Additional troubleshooting can be found in the installation page. Go to command-line to see detailed descriptions of all of the arguments that can be used to run biohansel. Quick descriptions of the arguments are found below.

Please click the image to view the command

7. Figure out what directory you are in (which is most likely User/”name of user) using the following command:

pwd
# pwd = "print working directory" and will show which directory you are currently in.

8. Using the terminal window, change directories to the directory/folder that contains the data that you want to analyze. This can be done with the following command:

cd <path/to/file>

Example: if the file was in User/name of user/Downloads you input:

cd User/name of user/Downloads
# cd = change directory command

9. Once you’re in the directory where your data is stored, biohansel can be used to analyze the data in the directory using the following command:

hansel -s heidelberg -vv -o results.tab -O match_results.tab -S tech_results.tab <Name of data file>

# If you downloaded the CP012921.fasta, then you would input CP012921.fasta at the end of the command
# If working with the raw fastq data, you may need to unzip the file to get the analysis to work.
# To do this use the following g-zip command without the # before it:
# gzip -d <file>

Arguments¶

The other arguments needed to run the command are as follows:

-s -> this command is to specify the scheme used by biohansel for the analysis being done (“enteritidis”, “heidelberg”, “typhi”, “typhimurium”, and “tb_lineage” are the built in schemes right now). You can also use this to specify a custom scheme and then the path to that scheme.

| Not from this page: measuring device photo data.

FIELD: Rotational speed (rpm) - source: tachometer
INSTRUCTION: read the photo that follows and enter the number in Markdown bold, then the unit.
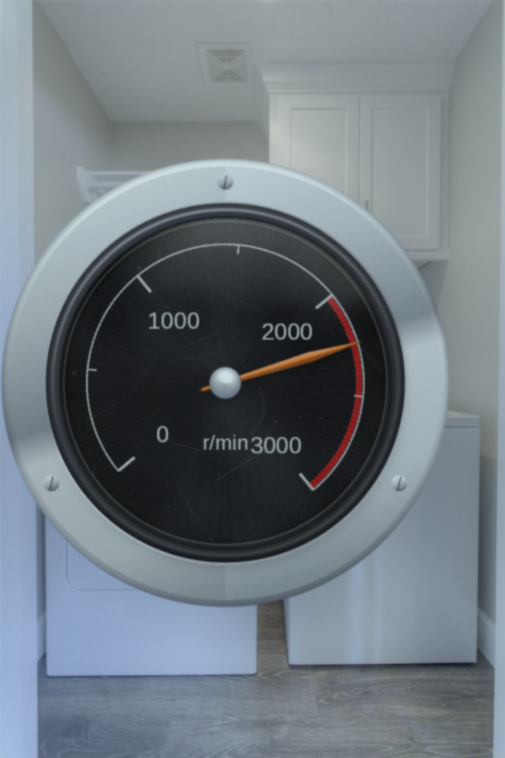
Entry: **2250** rpm
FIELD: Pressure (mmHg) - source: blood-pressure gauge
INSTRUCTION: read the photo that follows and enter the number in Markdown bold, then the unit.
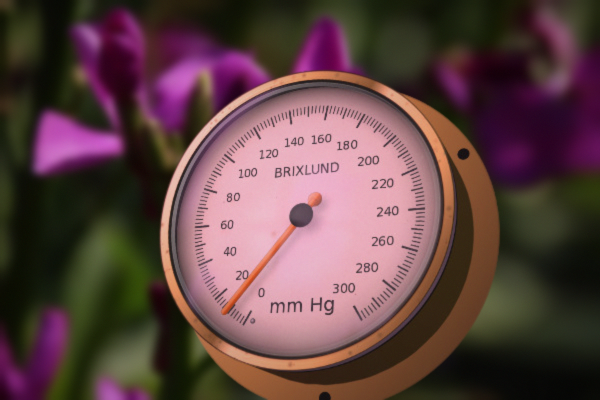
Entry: **10** mmHg
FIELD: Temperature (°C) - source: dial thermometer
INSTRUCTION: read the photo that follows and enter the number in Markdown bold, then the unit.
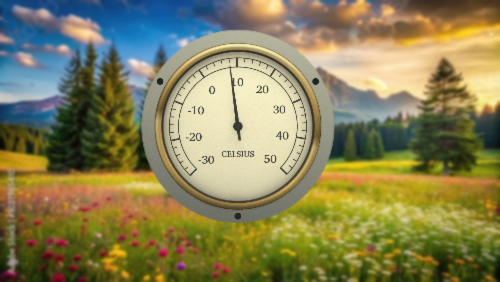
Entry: **8** °C
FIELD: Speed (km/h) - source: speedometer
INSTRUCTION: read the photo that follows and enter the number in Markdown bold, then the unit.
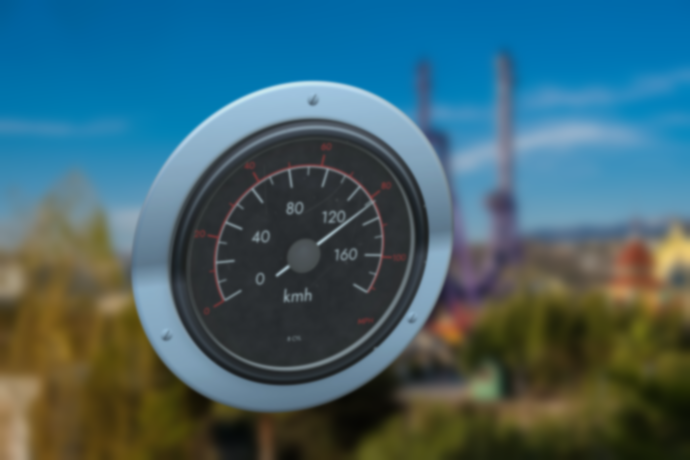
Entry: **130** km/h
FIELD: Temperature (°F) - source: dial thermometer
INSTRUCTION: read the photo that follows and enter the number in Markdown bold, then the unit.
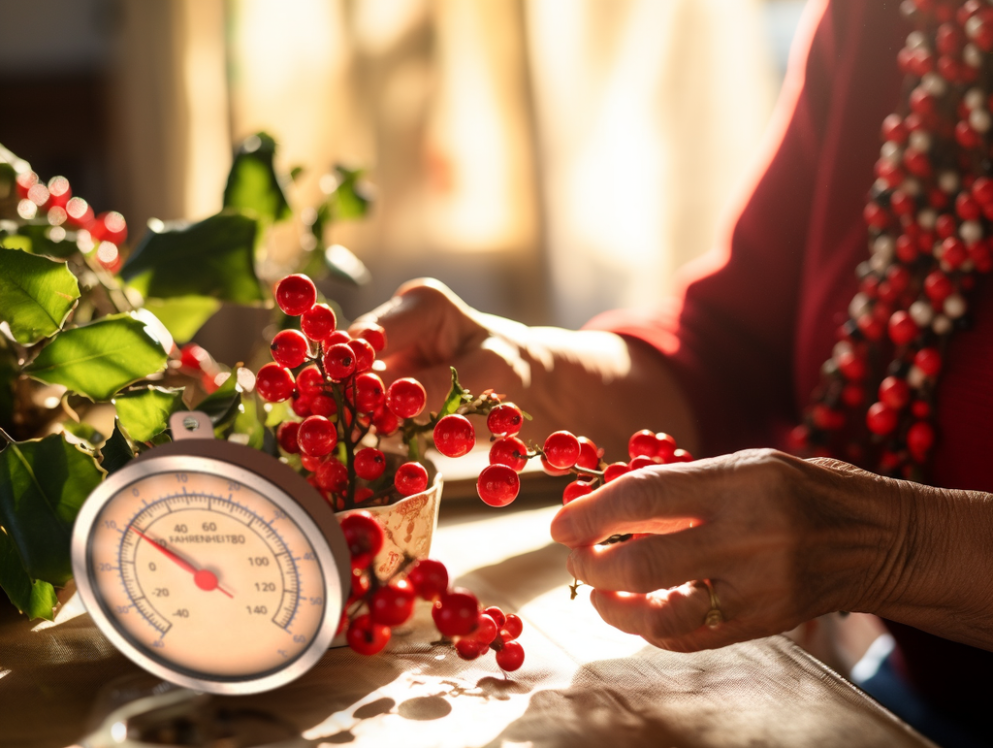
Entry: **20** °F
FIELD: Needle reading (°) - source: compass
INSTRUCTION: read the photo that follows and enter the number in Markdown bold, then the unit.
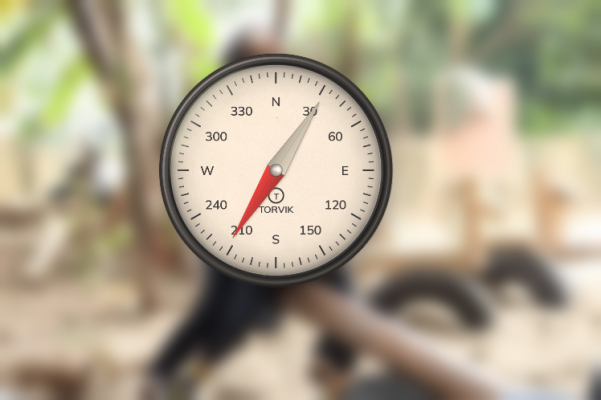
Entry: **212.5** °
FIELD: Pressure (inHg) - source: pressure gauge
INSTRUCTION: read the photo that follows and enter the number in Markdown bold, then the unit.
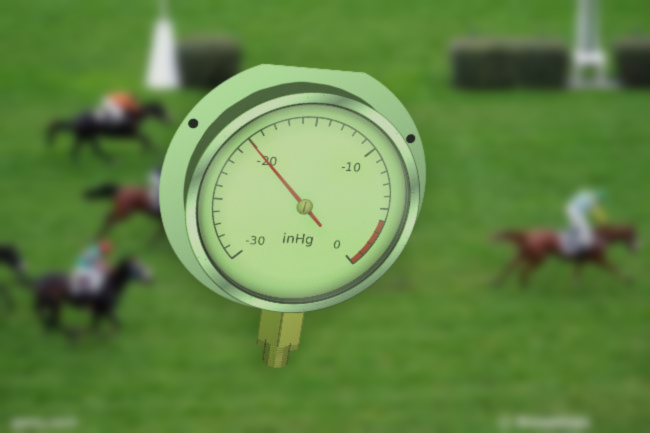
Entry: **-20** inHg
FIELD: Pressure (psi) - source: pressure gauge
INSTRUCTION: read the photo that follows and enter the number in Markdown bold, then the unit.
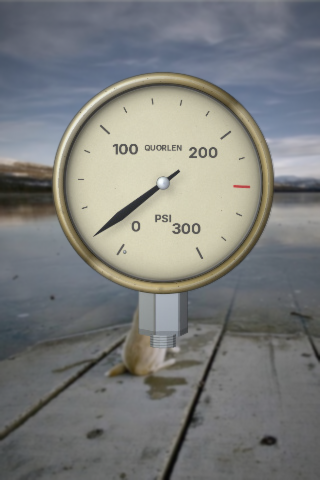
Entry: **20** psi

-vv -> this command is used to display more information from the terminal while the command is running. It is not necessary for an analysis but can be extremely useful. Can be added as just -v to show warnings.

-t or –threads <#_CPUs> -> the number of parallel threads to run analysis

-o -> this command is used to specify the main results file output by biohansel called results.tab (You can change the name to whatever you want. Remember to add .tab)

-O -> this command is used to get the more detailed results output known as match_results.tab (You can change it to whatever name you want. Remember to add the .tab)

-S -> this command is used to output the simplest results file generated by biohansel called tech_results.tab (You can change name to whatever you want. Remember to add .tab)

You do not need all of the arguments shown to run the command. You may only choose to look at one or two of the three output files and as such can leave off the file you do not wish to create to save computing power.

After you have defined all of the necessary arguments, input the name of the file at the end of the command and press enter to start the analysis. Normal analysis times will take anywhere from 0.5 - 60 seconds depending on the file size and previous assembly of contigs (if any).

10. The result files that you specified with the correct arguments and their names should be in the directory that the command was run from. For example if you ran the command from a directory called “data”, the results would be located in the “data” directory.

If running the example files, verify that the output was correct by comparing to the Verification Results tables.